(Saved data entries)
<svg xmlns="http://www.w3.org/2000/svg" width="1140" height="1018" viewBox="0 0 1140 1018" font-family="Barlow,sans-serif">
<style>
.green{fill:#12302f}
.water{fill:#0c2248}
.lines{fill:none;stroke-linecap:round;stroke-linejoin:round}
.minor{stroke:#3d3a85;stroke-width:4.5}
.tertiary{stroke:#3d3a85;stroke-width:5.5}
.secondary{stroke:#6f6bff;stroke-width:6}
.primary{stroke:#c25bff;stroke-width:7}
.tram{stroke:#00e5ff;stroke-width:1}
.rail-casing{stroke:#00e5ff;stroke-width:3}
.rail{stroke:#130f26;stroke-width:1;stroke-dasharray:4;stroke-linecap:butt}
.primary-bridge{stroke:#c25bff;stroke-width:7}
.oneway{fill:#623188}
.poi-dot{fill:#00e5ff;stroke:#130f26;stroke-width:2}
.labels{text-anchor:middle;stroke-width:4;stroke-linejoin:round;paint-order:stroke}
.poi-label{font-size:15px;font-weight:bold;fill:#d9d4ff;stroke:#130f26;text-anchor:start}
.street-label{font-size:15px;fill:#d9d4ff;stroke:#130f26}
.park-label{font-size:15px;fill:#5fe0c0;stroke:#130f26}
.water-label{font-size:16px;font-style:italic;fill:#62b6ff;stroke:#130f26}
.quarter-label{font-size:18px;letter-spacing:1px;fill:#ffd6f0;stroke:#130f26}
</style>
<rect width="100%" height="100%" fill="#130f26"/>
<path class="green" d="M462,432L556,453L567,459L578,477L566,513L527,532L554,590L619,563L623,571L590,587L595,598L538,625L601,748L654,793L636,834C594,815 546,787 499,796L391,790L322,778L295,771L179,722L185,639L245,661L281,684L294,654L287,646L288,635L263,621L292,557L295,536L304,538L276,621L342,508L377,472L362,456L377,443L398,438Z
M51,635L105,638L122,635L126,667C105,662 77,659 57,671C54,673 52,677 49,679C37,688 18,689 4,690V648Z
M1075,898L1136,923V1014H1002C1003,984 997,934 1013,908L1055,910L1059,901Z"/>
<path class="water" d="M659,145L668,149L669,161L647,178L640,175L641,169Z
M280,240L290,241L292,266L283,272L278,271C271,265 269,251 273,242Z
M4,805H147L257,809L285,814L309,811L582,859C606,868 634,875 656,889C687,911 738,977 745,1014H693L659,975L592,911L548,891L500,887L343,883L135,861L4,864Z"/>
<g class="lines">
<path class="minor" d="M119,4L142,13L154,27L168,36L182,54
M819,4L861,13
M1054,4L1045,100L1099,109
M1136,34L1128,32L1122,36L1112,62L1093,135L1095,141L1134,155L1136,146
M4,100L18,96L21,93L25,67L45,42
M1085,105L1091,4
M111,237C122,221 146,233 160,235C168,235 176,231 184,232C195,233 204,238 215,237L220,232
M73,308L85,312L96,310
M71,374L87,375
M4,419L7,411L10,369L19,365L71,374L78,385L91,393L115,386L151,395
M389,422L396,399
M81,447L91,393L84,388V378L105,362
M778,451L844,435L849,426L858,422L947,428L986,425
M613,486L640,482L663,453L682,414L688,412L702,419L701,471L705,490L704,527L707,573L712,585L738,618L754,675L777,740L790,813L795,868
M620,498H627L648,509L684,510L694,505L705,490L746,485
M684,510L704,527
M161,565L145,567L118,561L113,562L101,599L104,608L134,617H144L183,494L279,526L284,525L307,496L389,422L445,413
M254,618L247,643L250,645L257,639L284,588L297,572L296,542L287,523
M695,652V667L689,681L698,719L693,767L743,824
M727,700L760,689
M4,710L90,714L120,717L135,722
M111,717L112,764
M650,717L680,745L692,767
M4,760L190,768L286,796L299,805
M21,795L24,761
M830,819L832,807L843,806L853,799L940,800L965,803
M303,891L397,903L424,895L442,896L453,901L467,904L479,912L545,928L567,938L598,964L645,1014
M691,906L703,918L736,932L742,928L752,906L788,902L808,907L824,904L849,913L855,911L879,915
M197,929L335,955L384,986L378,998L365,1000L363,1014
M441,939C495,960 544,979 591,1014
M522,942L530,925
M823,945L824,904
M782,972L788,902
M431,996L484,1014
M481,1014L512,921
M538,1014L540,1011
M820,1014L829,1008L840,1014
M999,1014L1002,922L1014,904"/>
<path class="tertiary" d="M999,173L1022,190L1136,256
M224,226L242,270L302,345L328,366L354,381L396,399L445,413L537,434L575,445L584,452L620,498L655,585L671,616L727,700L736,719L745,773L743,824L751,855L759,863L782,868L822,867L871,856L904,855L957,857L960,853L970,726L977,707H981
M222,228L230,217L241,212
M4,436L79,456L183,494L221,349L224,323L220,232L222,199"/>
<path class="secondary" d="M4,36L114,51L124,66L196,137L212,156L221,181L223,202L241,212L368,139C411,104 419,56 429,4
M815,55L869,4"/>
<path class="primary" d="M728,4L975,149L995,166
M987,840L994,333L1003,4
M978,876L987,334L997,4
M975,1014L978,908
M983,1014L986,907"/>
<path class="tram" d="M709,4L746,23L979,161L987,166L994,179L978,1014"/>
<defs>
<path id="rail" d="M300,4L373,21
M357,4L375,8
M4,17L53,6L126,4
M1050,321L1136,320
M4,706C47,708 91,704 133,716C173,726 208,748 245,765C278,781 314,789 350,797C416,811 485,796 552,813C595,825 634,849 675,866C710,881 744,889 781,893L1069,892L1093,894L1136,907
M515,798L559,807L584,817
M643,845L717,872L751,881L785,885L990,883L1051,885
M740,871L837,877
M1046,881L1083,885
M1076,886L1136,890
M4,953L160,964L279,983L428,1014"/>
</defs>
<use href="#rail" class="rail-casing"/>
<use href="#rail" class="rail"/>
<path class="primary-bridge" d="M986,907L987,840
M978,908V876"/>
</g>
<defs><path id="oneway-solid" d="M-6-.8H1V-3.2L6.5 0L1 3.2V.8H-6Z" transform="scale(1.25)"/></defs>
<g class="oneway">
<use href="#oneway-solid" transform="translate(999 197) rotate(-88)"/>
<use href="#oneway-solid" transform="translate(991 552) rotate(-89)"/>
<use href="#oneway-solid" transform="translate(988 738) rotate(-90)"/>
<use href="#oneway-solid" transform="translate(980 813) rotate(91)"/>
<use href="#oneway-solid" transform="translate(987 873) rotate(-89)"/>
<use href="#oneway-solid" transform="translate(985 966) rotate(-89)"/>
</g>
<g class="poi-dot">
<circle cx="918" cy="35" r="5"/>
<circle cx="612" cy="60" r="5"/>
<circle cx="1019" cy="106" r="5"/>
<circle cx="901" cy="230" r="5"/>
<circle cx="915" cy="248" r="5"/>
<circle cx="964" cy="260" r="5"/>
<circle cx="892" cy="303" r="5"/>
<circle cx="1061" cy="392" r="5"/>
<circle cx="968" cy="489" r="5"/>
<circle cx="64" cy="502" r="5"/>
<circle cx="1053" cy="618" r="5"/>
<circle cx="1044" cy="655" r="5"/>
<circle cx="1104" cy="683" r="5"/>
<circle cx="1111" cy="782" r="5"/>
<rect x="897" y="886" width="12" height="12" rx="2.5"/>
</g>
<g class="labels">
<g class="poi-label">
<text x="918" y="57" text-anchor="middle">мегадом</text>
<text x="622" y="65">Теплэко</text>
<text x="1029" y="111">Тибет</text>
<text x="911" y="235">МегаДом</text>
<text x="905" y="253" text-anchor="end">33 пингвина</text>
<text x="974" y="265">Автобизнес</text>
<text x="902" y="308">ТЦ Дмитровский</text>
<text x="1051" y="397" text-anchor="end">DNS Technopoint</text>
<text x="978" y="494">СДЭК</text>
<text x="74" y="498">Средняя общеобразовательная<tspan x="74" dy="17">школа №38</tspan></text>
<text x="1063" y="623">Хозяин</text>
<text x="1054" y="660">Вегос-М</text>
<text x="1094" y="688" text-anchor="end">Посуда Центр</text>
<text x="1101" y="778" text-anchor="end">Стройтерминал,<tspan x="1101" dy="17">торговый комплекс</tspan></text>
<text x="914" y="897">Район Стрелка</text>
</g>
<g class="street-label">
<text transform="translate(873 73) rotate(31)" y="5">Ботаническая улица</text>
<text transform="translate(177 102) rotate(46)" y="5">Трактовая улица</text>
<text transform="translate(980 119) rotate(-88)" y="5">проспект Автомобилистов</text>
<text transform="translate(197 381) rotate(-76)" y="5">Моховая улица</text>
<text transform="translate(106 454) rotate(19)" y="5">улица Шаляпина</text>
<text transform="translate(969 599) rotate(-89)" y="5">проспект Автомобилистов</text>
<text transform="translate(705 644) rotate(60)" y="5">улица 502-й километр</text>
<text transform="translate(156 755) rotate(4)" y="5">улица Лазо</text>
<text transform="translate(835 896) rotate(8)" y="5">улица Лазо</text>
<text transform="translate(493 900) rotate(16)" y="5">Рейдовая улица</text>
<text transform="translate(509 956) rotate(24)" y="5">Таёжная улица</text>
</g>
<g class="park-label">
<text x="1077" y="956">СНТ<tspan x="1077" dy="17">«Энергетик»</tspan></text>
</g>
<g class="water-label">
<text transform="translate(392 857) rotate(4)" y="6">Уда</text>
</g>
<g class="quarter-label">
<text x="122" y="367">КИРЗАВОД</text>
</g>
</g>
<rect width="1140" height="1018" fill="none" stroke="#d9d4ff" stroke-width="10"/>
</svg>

-- WHAT TO WORK ON --
All that is wanted is the stretch of lines above from the one containing "M51,635L105,638L122,635L126,667C105,662 77,659 57,671C54,673" through the one containing "M538,1014L540,1011", duplicated exactly.

-- ANSWER BOX --
M51,635L105,638L122,635L126,667C105,662 77,659 57,671C54,673 52,677 49,679C37,688 18,689 4,690V648Z
M1075,898L1136,923V1014H1002C1003,984 997,934 1013,908L1055,910L1059,901Z"/>
<path class="water" d="M659,145L668,149L669,161L647,178L640,175L641,169Z
M280,240L290,241L292,266L283,272L278,271C271,265 269,251 273,242Z
M4,805H147L257,809L285,814L309,811L582,859C606,868 634,875 656,889C687,911 738,977 745,1014H693L659,975L592,911L548,891L500,887L343,883L135,861L4,864Z"/>
<g class="lines">
<path class="minor" d="M119,4L142,13L154,27L168,36L182,54
M819,4L861,13
M1054,4L1045,100L1099,109
M1136,34L1128,32L1122,36L1112,62L1093,135L1095,141L1134,155L1136,146
M4,100L18,96L21,93L25,67L45,42
M1085,105L1091,4
M111,237C122,221 146,233 160,235C168,235 176,231 184,232C195,233 204,238 215,237L220,232
M73,308L85,312L96,310
M71,374L87,375
M4,419L7,411L10,369L19,365L71,374L78,385L91,393L115,386L151,395
M389,422L396,399
M81,447L91,393L84,388V378L105,362
M778,451L844,435L849,426L858,422L947,428L986,425
M613,486L640,482L663,453L682,414L688,412L702,419L701,471L705,490L704,527L707,573L712,585L738,618L754,675L777,740L790,813L795,868
M620,498H627L648,509L684,510L694,505L705,490L746,485
M684,510L704,527
M161,565L145,567L118,561L113,562L101,599L104,608L134,617H144L183,494L279,526L284,525L307,496L389,422L445,413
M254,618L247,643L250,645L257,639L284,588L297,572L296,542L287,523
M695,652V667L689,681L698,719L693,767L743,824
M727,700L760,689
M4,710L90,714L120,717L135,722
M111,717L112,764
M650,717L680,745L692,767
M4,760L190,768L286,796L299,805
M21,795L24,761
M830,819L832,807L843,806L853,799L940,800L965,803
M303,891L397,903L424,895L442,896L453,901L467,904L479,912L545,928L567,938L598,964L645,1014
M691,906L703,918L736,932L742,928L752,906L788,902L808,907L824,904L849,913L855,911L879,915
M197,929L335,955L384,986L378,998L365,1000L363,1014
M441,939C495,960 544,979 591,1014
M522,942L530,925
M823,945L824,904
M782,972L788,902
M431,996L484,1014
M481,1014L512,921
M538,1014L540,1011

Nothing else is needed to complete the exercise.